March 10, 2006
NASA spacecraft makes risky final approach to Mars
By Dan Whitcomb
PASADENA, California -- A $450 million NASA orbiter designed to circle Mars for two years, searching for signs of life and scouting possible landing spots for future astronauts, neared its dangerous first rendezvous with the red planet on Friday.
"After a six-month cruise and 300 million mile (480 million km) journey we're finally there," said Doug McCuistion, director of NASA's Mars Exploration Program. "But the first thing we have to do is get into orbit.

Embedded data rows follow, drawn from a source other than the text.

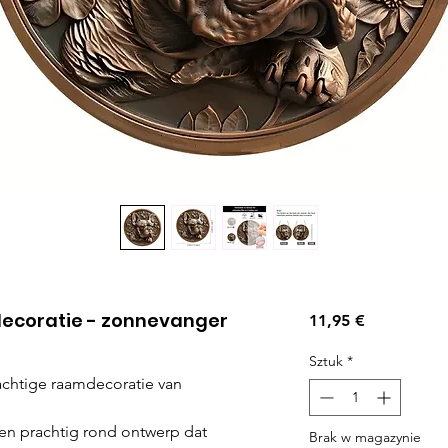
decoratie - zonnevanger
Cena
11,95 €
Sztuk
*
rachtige raamdecoratie van
en prachtig rond ontwerp dat
Brak w magazynie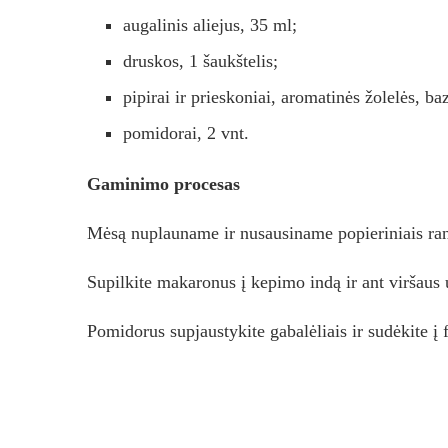
augalinis aliejus, 35 ml;
druskos, 1 šaukštelis;
pipirai ir prieskoniai, aromatinės žolelės, baz
pomidorai, 2 vnt.
Gaminimo procesas
Mėsą nuplauname ir nusausiname popieriniais rank
Supilkite makaronus į kepimo indą ir ant viršaus
Pomidorus supjaustykite gabalėliais ir sudėkite į 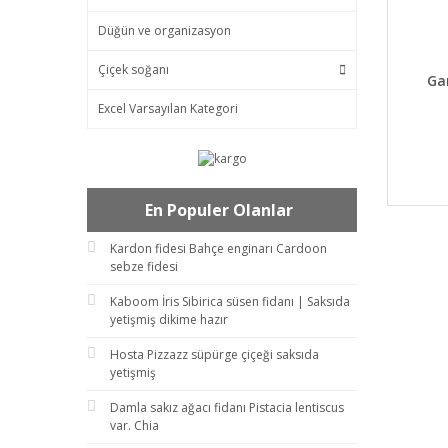
Düğün ve organizasyon
Çiçek soğanı
DET
Ga
Excel Varsayılan Kategori
En Populer Olanlar
Kardon fidesi Bahçe enginarı Cardoon
sebze fidesi
Kaboom İris Sibirica süsen fidanı | Saksıda
yetişmiş dikime hazır
Hosta Pizzazz süpürge çiçeği saksıda
yetişmiş
Damla sakız ağacı fidanı Pistacia lentiscus
var. Chia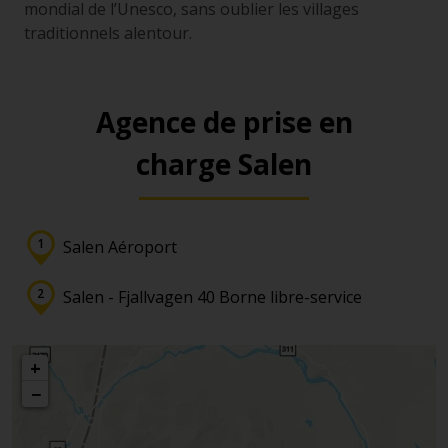
mondial de l’Unesco, sans oublier les villages
traditionnels alentour.
Agence de prise en
charge Salen
Salen Aéroport
Salen - Fjallvagen 40 Borne libre-service
+
−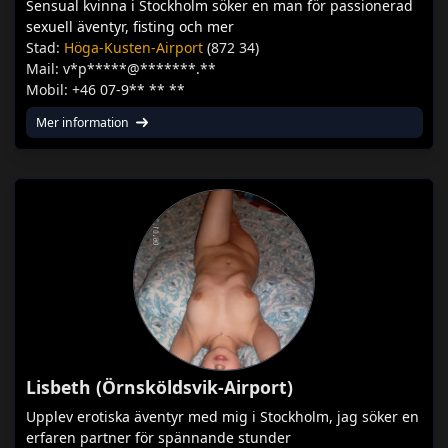
Sensual kvinna i Stockholm söker en man för passionerad
sexuell äventyr, fisting och mer
Stad:
Höga-Kusten-Airport
(872 34)
Mail: v*p*****@*******.**
Mobil: +46 07-9** ** **
Mer information
Lisbeth (Örnsköldsvik-Airport)
Upplev erotiska äventyr med mig i Stockholm, jag söker en
erfaren partner för spännande stunder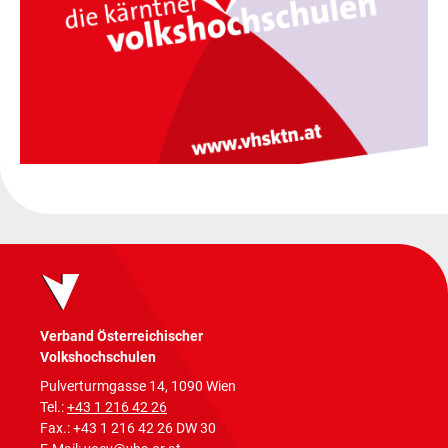
Verband Österreichischer
Volkshochschulen
Pulverturmgasse 14, 1090 Wien
Tel.:
+43 1 216 42 26
Fax.: +43 1 216 42 26 DW 30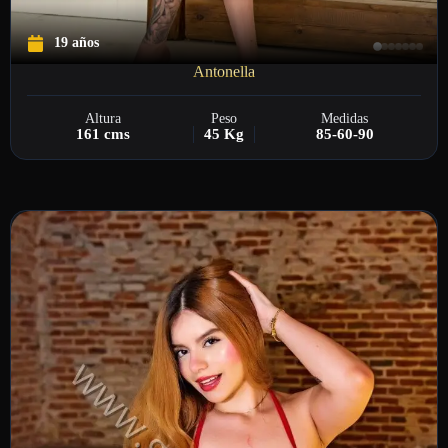
19 años
Antonella
Altura
Peso
Medidas
161 cms
45 Kg
85-60-90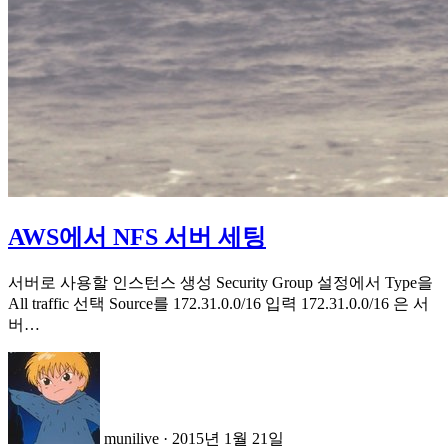
AWS에서 NFS 서버 세팅
서버로 사용할 인스턴스 생성 Security Group 설정에서 Type을
All traffic 선택 Source를 172.31.0.0/16 입력 172.31.0.0/16 은 서
버…
munilive
·
2015년 1월 21일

It's not an easy task."
The tricky part is getting the robot spacecraft -- which is as tall as two-story building and will be cruising at about 11,000 miles per hour as it nears Mars -- to slow down enough to be captured by the planet's gravity.
The orbiter will do that by spinning around to face its main thrusters forward and firing them for about 27 minutes. Some 21 minutes into that burn, flight engineers will lose contact with the orbiter while it passes behind Mars.
If the spacecraft is not grabbed by Mars, it will shoot past the planet and off into space -- a fate that befell a 1998 Japanese mission. Japanese scientists managed to gain control of the Nozomi orbiter and send it back to Mars, but the craft was damaged by solar flares and ultimately lost.
"Mars is just for some reason harder to get a mission to than other places in the solar system," said NASA lead mission planner Rob Lock. "I might even use the word 'unluckier' because there's nothing intrinsically more difficult than other planets."
If the Mars Reconnaissance Orbiter "threads the needle," as scientists say, and goes into an elliptical orbit, it must still spend the next six months using the drag of the planet's atmosphere to reel itself in from an elongated 35-hour loop to a nearly circular two-hour orbit.
The orbiter, the most advanced spacecraft ever sent to another planet, is expected to spend two years circling Mars and could help NASA determine where to land rovers and even scout out sites for a human landing site on Mars.
"What we're really looking for is that sweet spot where we can go down with other instruments and look for evidence of life," said project scientist Rich Zurek.